- _MATERIAL SHOWN_:
-=-=-

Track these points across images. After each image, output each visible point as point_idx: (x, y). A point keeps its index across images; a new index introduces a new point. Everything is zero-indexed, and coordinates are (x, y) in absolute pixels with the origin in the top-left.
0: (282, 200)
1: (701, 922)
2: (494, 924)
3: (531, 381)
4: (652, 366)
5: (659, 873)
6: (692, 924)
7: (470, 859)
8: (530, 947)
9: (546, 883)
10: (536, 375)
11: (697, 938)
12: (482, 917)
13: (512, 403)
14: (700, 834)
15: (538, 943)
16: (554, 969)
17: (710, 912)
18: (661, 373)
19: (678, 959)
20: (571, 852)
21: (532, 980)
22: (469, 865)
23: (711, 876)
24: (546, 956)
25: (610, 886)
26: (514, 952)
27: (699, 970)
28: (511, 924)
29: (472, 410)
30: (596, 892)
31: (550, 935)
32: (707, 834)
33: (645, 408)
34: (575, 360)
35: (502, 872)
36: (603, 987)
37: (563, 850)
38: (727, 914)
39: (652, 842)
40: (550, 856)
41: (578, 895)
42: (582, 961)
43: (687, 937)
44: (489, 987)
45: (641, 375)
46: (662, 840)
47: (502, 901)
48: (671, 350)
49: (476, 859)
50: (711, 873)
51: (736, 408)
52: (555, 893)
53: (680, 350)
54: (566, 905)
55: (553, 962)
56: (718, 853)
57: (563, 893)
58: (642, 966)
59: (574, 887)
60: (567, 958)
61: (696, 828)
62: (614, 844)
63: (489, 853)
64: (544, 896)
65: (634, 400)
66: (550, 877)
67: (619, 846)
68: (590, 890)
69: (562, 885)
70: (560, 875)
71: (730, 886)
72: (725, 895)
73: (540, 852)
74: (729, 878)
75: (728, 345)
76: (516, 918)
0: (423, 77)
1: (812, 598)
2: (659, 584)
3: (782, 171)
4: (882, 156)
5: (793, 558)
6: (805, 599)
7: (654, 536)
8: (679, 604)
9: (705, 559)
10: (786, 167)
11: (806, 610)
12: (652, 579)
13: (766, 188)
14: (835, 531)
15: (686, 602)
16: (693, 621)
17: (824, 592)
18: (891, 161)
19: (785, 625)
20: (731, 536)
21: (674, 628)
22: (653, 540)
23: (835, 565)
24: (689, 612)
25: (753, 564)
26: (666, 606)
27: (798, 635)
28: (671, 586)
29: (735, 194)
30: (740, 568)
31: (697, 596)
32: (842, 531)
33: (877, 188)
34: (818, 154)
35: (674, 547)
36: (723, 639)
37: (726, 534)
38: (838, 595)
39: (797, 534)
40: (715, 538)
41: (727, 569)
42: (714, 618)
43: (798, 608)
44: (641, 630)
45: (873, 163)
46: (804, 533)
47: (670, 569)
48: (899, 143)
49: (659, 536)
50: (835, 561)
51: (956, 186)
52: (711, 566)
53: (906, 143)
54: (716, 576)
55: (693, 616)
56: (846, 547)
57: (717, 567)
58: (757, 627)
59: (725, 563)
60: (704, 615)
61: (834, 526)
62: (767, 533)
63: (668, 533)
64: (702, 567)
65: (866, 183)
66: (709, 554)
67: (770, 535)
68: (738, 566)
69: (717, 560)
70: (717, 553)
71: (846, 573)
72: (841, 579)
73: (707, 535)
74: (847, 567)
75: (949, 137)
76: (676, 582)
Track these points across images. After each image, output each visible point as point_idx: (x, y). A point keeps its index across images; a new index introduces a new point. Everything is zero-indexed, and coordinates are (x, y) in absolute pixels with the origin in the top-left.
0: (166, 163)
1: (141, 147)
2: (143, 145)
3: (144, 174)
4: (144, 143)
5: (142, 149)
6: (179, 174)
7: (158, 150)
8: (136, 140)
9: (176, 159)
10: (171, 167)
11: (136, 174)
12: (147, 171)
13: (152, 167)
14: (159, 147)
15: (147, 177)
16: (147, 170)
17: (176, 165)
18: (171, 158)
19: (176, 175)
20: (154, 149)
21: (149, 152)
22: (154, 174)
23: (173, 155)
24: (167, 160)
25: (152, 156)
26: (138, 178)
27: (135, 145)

-=-=-

- _EXERCISE DIRECTIONS_: Quote all of the data above word for word, keeping every line in its original order.

- _RESPONSE_:
Track these points across images. After each image, output each visible point as point_idx: (x, y). A point keeps its index across images; a new index introduces a new point. Everything is zero-indexed, and coordinates are (x, y) in absolute pixels with the origin in the top-left.
0: (282, 200)
1: (701, 922)
2: (494, 924)
3: (531, 381)
4: (652, 366)
5: (659, 873)
6: (692, 924)
7: (470, 859)
8: (530, 947)
9: (546, 883)
10: (536, 375)
11: (697, 938)
12: (482, 917)
13: (512, 403)
14: (700, 834)
15: (538, 943)
16: (554, 969)
17: (710, 912)
18: (661, 373)
19: (678, 959)
20: (571, 852)
21: (532, 980)
22: (469, 865)
23: (711, 876)
24: (546, 956)
25: (610, 886)
26: (514, 952)
27: (699, 970)
28: (511, 924)
29: (472, 410)
30: (596, 892)
31: (550, 935)
32: (707, 834)
33: (645, 408)
34: (575, 360)
35: (502, 872)
36: (603, 987)
37: (563, 850)
38: (727, 914)
39: (652, 842)
40: (550, 856)
41: (578, 895)
42: (582, 961)
43: (687, 937)
44: (489, 987)
45: (641, 375)
46: (662, 840)
47: (502, 901)
48: (671, 350)
49: (476, 859)
50: (711, 873)
51: (736, 408)
52: (555, 893)
53: (680, 350)
54: (566, 905)
55: (553, 962)
56: (718, 853)
57: (563, 893)
58: (642, 966)
59: (574, 887)
60: (567, 958)
61: (696, 828)
62: (614, 844)
63: (489, 853)
64: (544, 896)
65: (634, 400)
66: (550, 877)
67: (619, 846)
68: (590, 890)
69: (562, 885)
70: (560, 875)
71: (730, 886)
72: (725, 895)
73: (540, 852)
74: (729, 878)
75: (728, 345)
76: (516, 918)
0: (423, 77)
1: (812, 598)
2: (659, 584)
3: (782, 171)
4: (882, 156)
5: (793, 558)
6: (805, 599)
7: (654, 536)
8: (679, 604)
9: (705, 559)
10: (786, 167)
11: (806, 610)
12: (652, 579)
13: (766, 188)
14: (835, 531)
15: (686, 602)
16: (693, 621)
17: (824, 592)
18: (891, 161)
19: (785, 625)
20: (731, 536)
21: (674, 628)
22: (653, 540)
23: (835, 565)
24: (689, 612)
25: (753, 564)
26: (666, 606)
27: (798, 635)
28: (671, 586)
29: (735, 194)
30: (740, 568)
31: (697, 596)
32: (842, 531)
33: (877, 188)
34: (818, 154)
35: (674, 547)
36: (723, 639)
37: (726, 534)
38: (838, 595)
39: (797, 534)
40: (715, 538)
41: (727, 569)
42: (714, 618)
43: (798, 608)
44: (641, 630)
45: (873, 163)
46: (804, 533)
47: (670, 569)
48: (899, 143)
49: (659, 536)
50: (835, 561)
51: (956, 186)
52: (711, 566)
53: (906, 143)
54: (716, 576)
55: (693, 616)
56: (846, 547)
57: (717, 567)
58: (757, 627)
59: (725, 563)
60: (704, 615)
61: (834, 526)
62: (767, 533)
63: (668, 533)
64: (702, 567)
65: (866, 183)
66: (709, 554)
67: (770, 535)
68: (738, 566)
69: (717, 560)
70: (717, 553)
71: (846, 573)
72: (841, 579)
73: (707, 535)
74: (847, 567)
75: (949, 137)
76: (676, 582)
Track these points across images. After each image, output each visible point as point_idx: (x, y). A point keeps its index across images; a new index introduces a new point. Everything is zero-indexed, and coordinates are (x, y) in absolute pixels with the origin in the top-left.
0: (166, 163)
1: (141, 147)
2: (143, 145)
3: (144, 174)
4: (144, 143)
5: (142, 149)
6: (179, 174)
7: (158, 150)
8: (136, 140)
9: (176, 159)
10: (171, 167)
11: (136, 174)
12: (147, 171)
13: (152, 167)
14: (159, 147)
15: (147, 177)
16: (147, 170)
17: (176, 165)
18: (171, 158)
19: (176, 175)
20: (154, 149)
21: (149, 152)
22: (154, 174)
23: (173, 155)
24: (167, 160)
25: (152, 156)
26: (138, 178)
27: (135, 145)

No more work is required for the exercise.